Anatomy of High-Performance GEMM with Online Fault Tolerance on GPUs

General Matrix Multiplication (GEMM) is a crucial algorithm for various applications such as machine learning and scientific computing, and an efficient GEMM implementation is essential for the performance of these systems. While researchers often strive for faster performance by using large compute platforms, the increased scale of these systems can raise concerns about hardware and software reliability. In this paper, we present a design for a high-performance GEMM with algorithm-based fault tolerance for use on GPUs. We describe fault-tolerant designs for GEMM at the thread, warp, and threadblock levels, and also provide a baseline GEMM implementation that is competitive with or faster than the state-of-the-art, proprietary cuBLAS GEMM. We present a kernel fusion strategy to overlap and mitigate the memory latency due to fault tolerance with the original GEMM computation. To support a wide range of input matrix shapes and reduce development costs, we present a template-based approach for automatic code generation for both fault-tolerant and non-fault-tolerant GEMM implementations. We evaluate our work on NVIDIA Tesla T4 and A100 server GPUs. Experimental results demonstrate that our baseline GEMM presents comparable or superior performance compared to the closed-source cuBLAS. The fault-tolerant GEMM incurs only a minimal overhead (8.89\% on average) compared to cuBLAS even with hundreds of errors injected per minute. For irregularly shaped inputs, the code generator-generated kernels show remarkable speedups of $160\% \sim 183.5\%$ and $148.55\% \sim 165.12\%$ for fault-tolerant and non-fault-tolerant GEMMs, outperforming cuBLAS by up to $41.40\%$.

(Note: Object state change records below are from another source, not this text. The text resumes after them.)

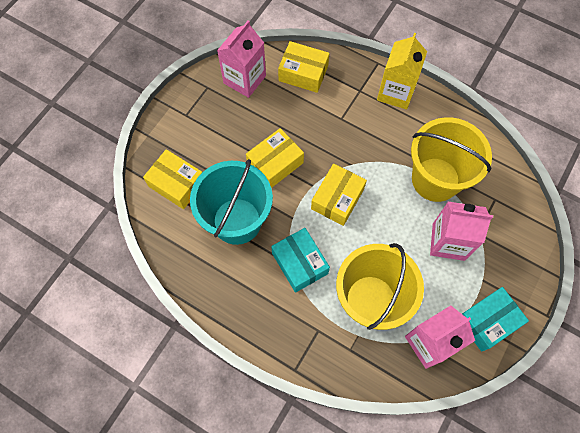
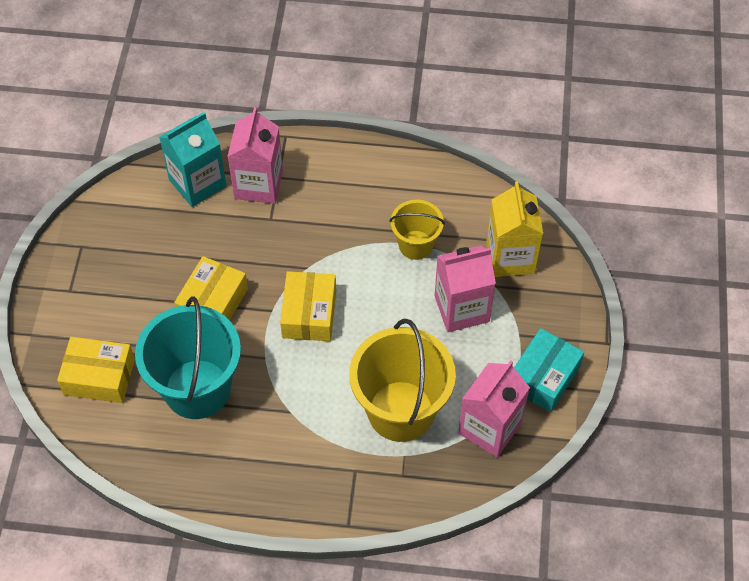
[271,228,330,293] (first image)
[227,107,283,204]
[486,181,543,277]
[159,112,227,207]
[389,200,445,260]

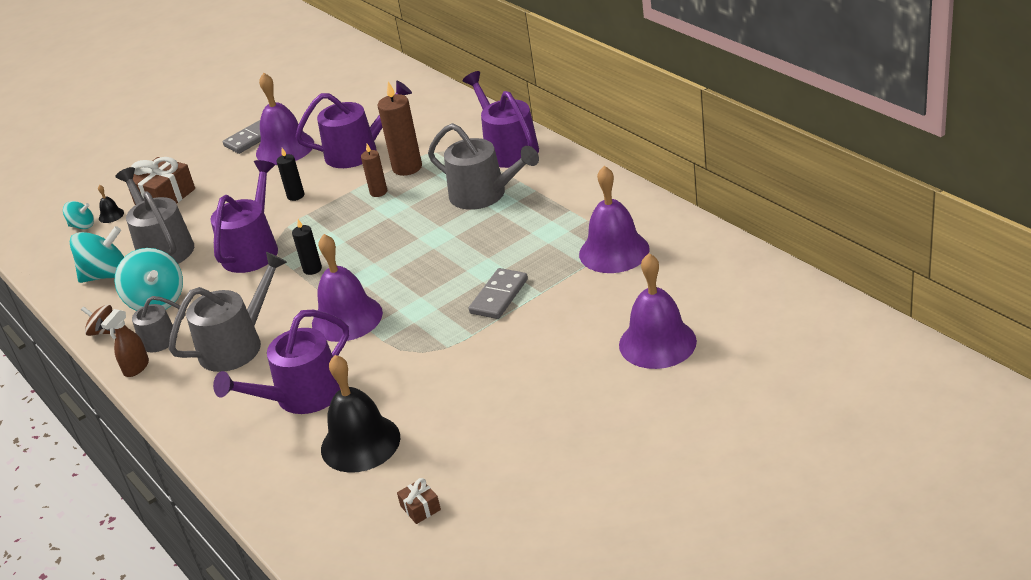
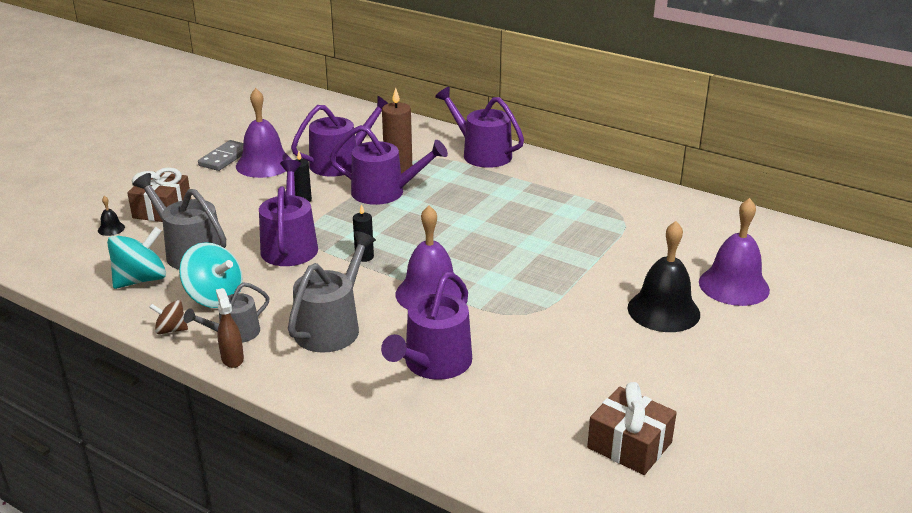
[63,201,94,229] (first image)
[428,123,539,210] (first image)
[469,268,528,319] (first image)
[579,166,650,273] (first image)
[628,221,700,332]
[329,125,448,205]
[216,288,244,368]
[587,382,677,475]

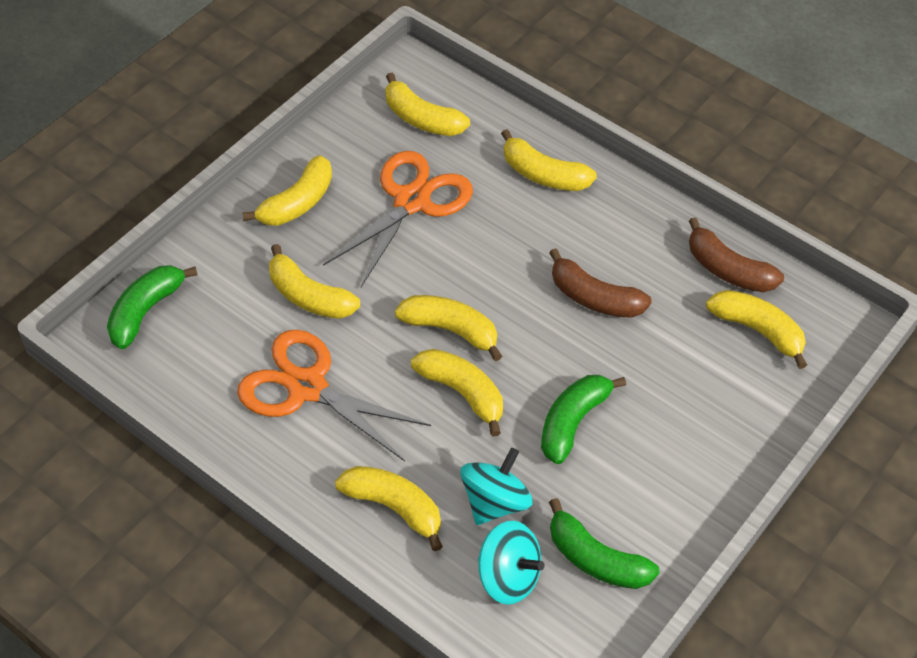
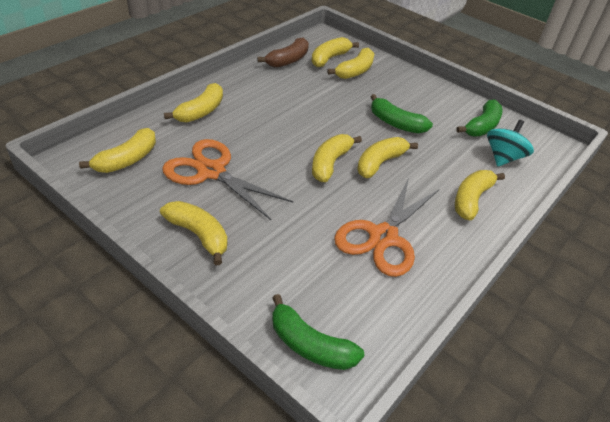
[460,448,533,525] (first image)
[549,248,652,318] (first image)
[327,48,375,79]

翻译：通用矩阵乘法（GEMM）是机器学习和科学计算等多种应用中的关键算法，其高效实现对于这些系统的性能至关重要。尽管研究人员常通过使用大规模计算平台来追求更快的性能，但系统规模的扩大可能引发硬件和软件可靠性方面的担忧。本文提出了一种基于算法容错的高性能GEMM设计方案，适用于GPU平台。我们描述了在线程级、线程束级和线程块级上的GEMM容错设计，并提供了一个与当前最先进的专有cuBLAS GEMM性能相当或更优的基线GEMM实现。我们提出一种内核融合策略，以重叠并缓解容错机制引入的内存延迟与原始GEMM计算之间的冲突。为支持多种输入矩阵形状并降低开发成本，我们提出了一种基于模板的自动代码生成方法，可同时生成容错与非容错GEMM实现。我们在NVIDIA Tesla T4和A100服务器GPU上评估了本工作。实验结果表明，我们的基线GEMM性能与闭源cuBLAS相当或更优。即使每分钟注入数百个错误，容错GEMM相比cuBLAS仅产生极小的额外开销（平均8.89%）。对于不规则形状输入，代码生成器生成的内核在容错和非容错GEMM中分别实现了160%～183.5%和148.55%～165.12%的显著加速，性能超出cuBLAS最高达41.40%。